Task objective: When you reach the line in the data below that contains "5: (210, 130, 2.10)", please start repeating lines exactly, and stop after the line that contains "40: (178, 58, 2.13)", repeating nothing else.
*** Input for this task ***
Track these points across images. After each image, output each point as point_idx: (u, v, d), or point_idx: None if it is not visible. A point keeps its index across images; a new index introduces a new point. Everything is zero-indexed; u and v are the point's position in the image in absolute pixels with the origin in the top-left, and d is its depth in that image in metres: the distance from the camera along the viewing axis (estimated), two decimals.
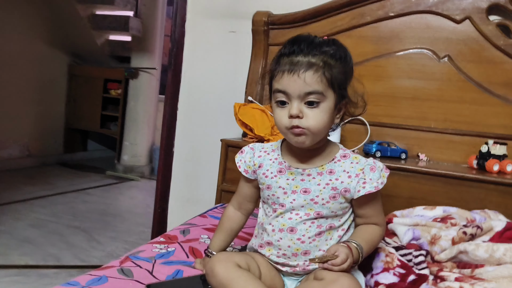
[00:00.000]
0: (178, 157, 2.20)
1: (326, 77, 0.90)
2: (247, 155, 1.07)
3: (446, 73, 1.67)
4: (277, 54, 0.96)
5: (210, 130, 2.10)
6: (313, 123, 0.91)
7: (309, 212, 0.96)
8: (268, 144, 1.09)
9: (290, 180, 0.99)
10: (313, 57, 0.90)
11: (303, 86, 0.89)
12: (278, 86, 0.92)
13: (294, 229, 0.97)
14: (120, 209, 3.48)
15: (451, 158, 1.67)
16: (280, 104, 0.93)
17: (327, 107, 0.92)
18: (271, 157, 1.04)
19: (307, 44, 0.92)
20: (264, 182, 1.02)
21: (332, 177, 0.97)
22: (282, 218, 0.98)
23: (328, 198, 0.96)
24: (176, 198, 2.22)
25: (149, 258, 1.18)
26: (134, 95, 4.65)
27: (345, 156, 0.99)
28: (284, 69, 0.91)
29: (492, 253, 1.00)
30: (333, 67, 0.92)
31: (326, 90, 0.91)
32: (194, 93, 2.14)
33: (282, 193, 0.99)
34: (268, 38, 1.90)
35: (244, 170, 1.07)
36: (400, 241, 1.18)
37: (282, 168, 1.00)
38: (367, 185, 0.95)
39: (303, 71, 0.89)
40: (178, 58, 2.13)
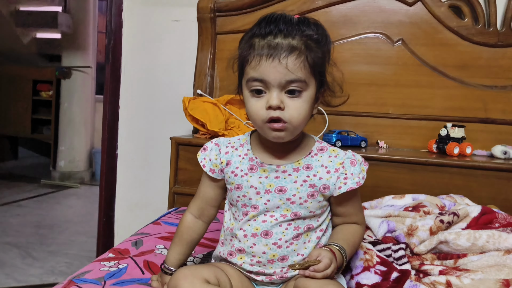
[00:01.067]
0: (123, 159, 2.01)
1: (309, 62, 0.79)
2: (212, 152, 0.93)
3: (401, 57, 1.64)
4: (248, 35, 0.83)
5: (158, 128, 1.93)
6: (295, 115, 0.79)
7: (286, 213, 0.86)
8: (235, 138, 0.96)
9: (263, 178, 0.87)
10: (294, 39, 0.79)
11: (285, 73, 0.78)
12: (255, 73, 0.79)
13: (269, 232, 0.85)
14: (57, 219, 3.20)
15: (411, 144, 1.64)
16: (256, 94, 0.80)
17: (309, 97, 0.81)
18: (240, 152, 0.91)
19: (285, 23, 0.80)
20: (233, 181, 0.89)
21: (310, 173, 0.86)
22: (255, 222, 0.87)
23: (306, 197, 0.85)
24: (123, 204, 2.04)
25: (97, 280, 1.02)
26: (68, 96, 4.38)
27: (322, 149, 0.89)
28: (262, 53, 0.78)
29: (474, 241, 0.94)
30: (314, 50, 0.80)
31: (309, 77, 0.80)
32: (137, 89, 1.96)
33: (254, 193, 0.87)
34: (215, 26, 1.77)
35: (209, 169, 0.93)
36: (375, 235, 1.11)
37: (253, 165, 0.88)
38: (348, 180, 0.86)
39: (285, 55, 0.77)
40: (116, 52, 1.94)
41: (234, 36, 1.76)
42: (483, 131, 1.57)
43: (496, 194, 1.36)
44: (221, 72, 1.79)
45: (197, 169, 1.55)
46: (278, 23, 0.79)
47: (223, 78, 1.79)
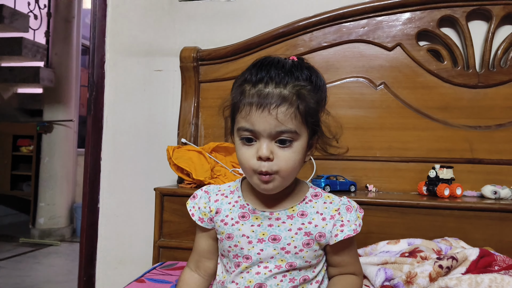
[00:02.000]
0: (105, 213, 1.93)
1: (300, 112, 0.77)
2: (201, 200, 0.89)
3: (384, 101, 1.65)
4: (240, 80, 0.81)
5: (141, 180, 1.88)
6: (285, 166, 0.77)
7: (280, 263, 0.81)
8: (225, 185, 0.92)
9: (255, 226, 0.82)
10: (285, 87, 0.76)
11: (275, 124, 0.75)
12: (245, 123, 0.77)
13: (263, 285, 0.80)
14: (37, 280, 3.04)
15: (400, 187, 1.62)
16: (246, 142, 0.78)
17: (300, 147, 0.78)
18: (230, 200, 0.87)
19: (277, 70, 0.77)
20: (224, 230, 0.85)
21: (305, 220, 0.82)
22: (248, 274, 0.81)
23: (301, 246, 0.81)
24: (105, 261, 1.93)
25: None
26: (49, 151, 4.30)
27: (316, 195, 0.86)
28: (252, 102, 0.76)
29: (476, 286, 0.89)
30: (306, 97, 0.78)
31: (300, 127, 0.77)
32: (119, 139, 1.92)
33: (246, 242, 0.82)
34: (199, 74, 1.77)
35: (198, 218, 0.89)
36: (372, 284, 1.05)
37: (245, 213, 0.84)
38: (345, 228, 0.82)
39: (275, 106, 0.75)
40: (98, 103, 1.91)
41: (218, 84, 1.76)
42: (471, 171, 1.56)
43: (490, 236, 1.32)
44: (206, 120, 1.77)
45: (183, 221, 1.50)
46: (269, 70, 0.77)
47: (207, 126, 1.77)
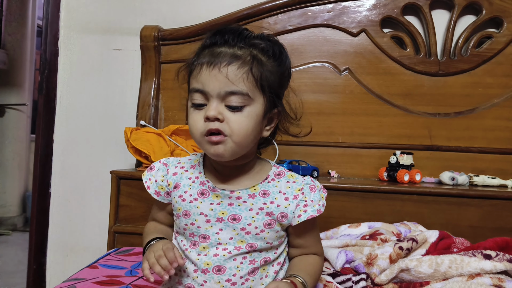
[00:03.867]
0: (57, 199, 1.83)
1: (254, 75, 0.72)
2: (158, 173, 0.83)
3: (348, 86, 1.64)
4: (198, 48, 0.78)
5: (96, 163, 1.79)
6: (237, 129, 0.72)
7: (240, 245, 0.76)
8: (186, 158, 0.86)
9: (215, 204, 0.77)
10: (240, 49, 0.73)
11: (225, 83, 0.71)
12: (196, 84, 0.73)
13: (222, 268, 0.76)
14: None
15: (361, 172, 1.63)
16: (197, 107, 0.74)
17: (254, 113, 0.73)
18: (190, 175, 0.81)
19: (233, 34, 0.74)
20: (181, 207, 0.79)
21: (267, 200, 0.78)
22: (206, 256, 0.76)
23: (262, 226, 0.77)
24: (56, 249, 1.84)
25: None
26: (0, 136, 4.05)
27: (279, 174, 0.81)
28: (203, 62, 0.72)
29: (436, 267, 0.90)
30: (264, 64, 0.74)
31: (253, 91, 0.72)
32: (74, 121, 1.82)
33: (204, 221, 0.77)
34: (160, 55, 1.71)
35: (154, 191, 0.83)
36: (333, 266, 1.04)
37: (204, 190, 0.79)
38: (308, 208, 0.78)
39: (226, 64, 0.71)
40: (51, 82, 1.80)
41: (179, 65, 1.66)
42: (430, 158, 1.59)
43: (448, 220, 1.35)
44: (166, 102, 1.71)
45: (140, 205, 1.44)
46: (225, 34, 0.74)
47: (168, 109, 1.71)
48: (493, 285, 0.83)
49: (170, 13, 1.77)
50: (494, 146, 1.57)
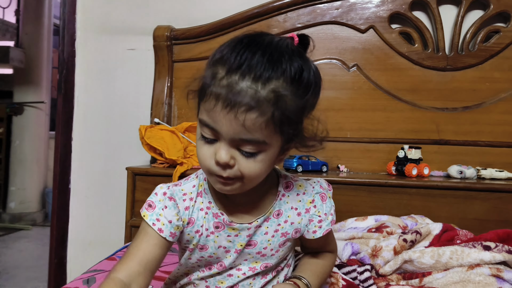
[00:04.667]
0: (76, 195, 1.91)
1: (274, 121, 0.61)
2: (169, 212, 0.70)
3: (356, 82, 1.67)
4: (217, 56, 0.64)
5: (113, 160, 1.86)
6: (247, 174, 0.64)
7: (255, 265, 0.75)
8: (188, 184, 0.75)
9: (232, 236, 0.73)
10: (264, 87, 0.59)
11: (240, 130, 0.60)
12: (207, 118, 0.62)
13: (235, 286, 0.76)
14: (6, 265, 2.98)
15: (370, 167, 1.66)
16: (206, 141, 0.65)
17: (268, 157, 0.65)
18: (201, 205, 0.73)
19: (263, 56, 0.60)
20: (196, 242, 0.73)
21: (281, 220, 0.75)
22: (220, 276, 0.76)
23: (278, 247, 0.75)
24: (76, 243, 1.91)
25: None
26: (20, 133, 4.19)
27: (288, 186, 0.77)
28: (219, 95, 0.60)
29: (438, 258, 0.93)
30: (287, 103, 0.61)
31: (271, 137, 0.63)
32: (91, 119, 1.89)
33: (223, 252, 0.74)
34: (172, 54, 1.76)
35: (169, 233, 0.70)
36: (340, 258, 1.08)
37: (219, 223, 0.72)
38: (323, 223, 0.77)
39: (244, 110, 0.59)
40: (69, 82, 1.87)
41: (191, 64, 1.74)
42: (437, 152, 1.61)
43: (455, 213, 1.37)
44: (179, 100, 1.76)
45: None
46: (254, 54, 0.60)
47: (181, 107, 1.76)
48: (491, 275, 0.86)
49: (182, 13, 1.82)
50: (502, 139, 1.58)
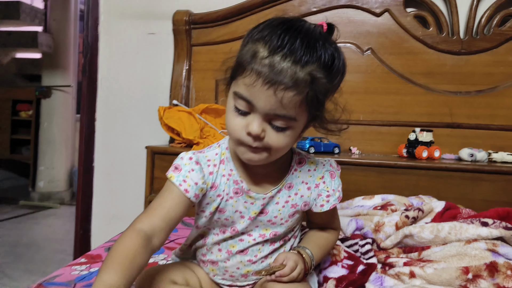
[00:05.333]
*** End of Input for this task ***
Exercise response:
5: (210, 130, 2.10)
6: (313, 123, 0.91)
7: (309, 212, 0.96)
8: (268, 144, 1.09)
9: (290, 180, 0.99)
10: (313, 57, 0.90)
11: (303, 86, 0.89)
12: (278, 86, 0.92)
13: (294, 229, 0.97)
14: (120, 209, 3.48)
15: (451, 158, 1.67)
16: (280, 104, 0.93)
17: (327, 107, 0.92)
18: (271, 157, 1.04)
19: (307, 44, 0.92)
20: (264, 182, 1.02)
21: (332, 177, 0.97)
22: (282, 218, 0.98)
23: (328, 198, 0.96)
24: (176, 198, 2.22)
25: (149, 258, 1.18)
26: (134, 95, 4.65)
27: (345, 156, 0.99)
28: (284, 69, 0.91)
29: (492, 253, 1.00)
30: (333, 67, 0.92)
31: (326, 90, 0.91)
32: (194, 93, 2.14)
33: (282, 193, 0.99)
34: (268, 38, 1.90)
35: (244, 170, 1.07)
36: (400, 241, 1.18)
37: (282, 168, 1.00)
38: (367, 185, 0.95)
39: (303, 71, 0.89)
40: (178, 58, 2.13)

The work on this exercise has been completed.